The man who could be described as the most influential investor in financial markets given Bridgewater’s size and the bets the fund is willing to take on global macro themes – particularly in relation to currency arbitrages, Central Bank/Treasury support programs and global income – Dalio called out the damage capitalism has caused to societies, particularly in the United States where there are now irreconcilable gaps in education, wealth and prosperity of the country’s citizens.

“Capitalists like capitalists and capitalism,” which is the reason financial markets will interpret a Trump presidential win initially,” Dalio said.

But over a longer period the spending the Democrats have outlined will invariably have more of a stimulatory effect on financial markets, Dalio said.
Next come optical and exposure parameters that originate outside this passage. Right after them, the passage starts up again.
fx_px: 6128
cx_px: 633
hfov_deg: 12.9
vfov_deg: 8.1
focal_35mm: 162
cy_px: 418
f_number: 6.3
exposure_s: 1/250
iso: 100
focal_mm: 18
Dalio was also quick to point out the illusionary effect stimulus and all the government efforts have on global financial markets, giving some insight into the mechanical way the 71 year old titan of the hedge fund world thinks about, risk parity and relative value.

“We look at markets through the lens of a currency and so we judge everything on whether it goes up in that currency, but we sometimes make the mistake of not realising that sometimes those things go up really because the currency is going down.
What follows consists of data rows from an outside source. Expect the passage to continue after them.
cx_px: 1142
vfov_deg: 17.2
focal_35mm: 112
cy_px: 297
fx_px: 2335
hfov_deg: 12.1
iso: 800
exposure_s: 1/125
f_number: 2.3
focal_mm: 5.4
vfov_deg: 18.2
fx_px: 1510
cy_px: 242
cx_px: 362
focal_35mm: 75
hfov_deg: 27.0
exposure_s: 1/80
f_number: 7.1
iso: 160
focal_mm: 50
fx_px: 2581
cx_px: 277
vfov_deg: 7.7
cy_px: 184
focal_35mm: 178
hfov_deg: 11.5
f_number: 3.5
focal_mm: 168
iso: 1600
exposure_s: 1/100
“When you print a lot of money and take on a lot of debt, it makes it a very unattractive asset. And so what we have seen is other assets – stocks, gold and so on – rise as real interest rates have gone down.

“In other words inflation adjusted interest rates have gone down – the discount rate for all assets has gone down.

“On April 9 in the US you had the federal government saying ‘we are going to give you a lot of money’, and you had the Federal Reserve and the ECB [European Central Bank] and Central Banks all around the world saying we are going to give you a lot more money and we are going to print that money.”

The then US president Roosevelt announced a plan to raise deficits and print money to increase spending in 1933 and that’s what Biden is saying he plans to do if he wins in October, Dalio said.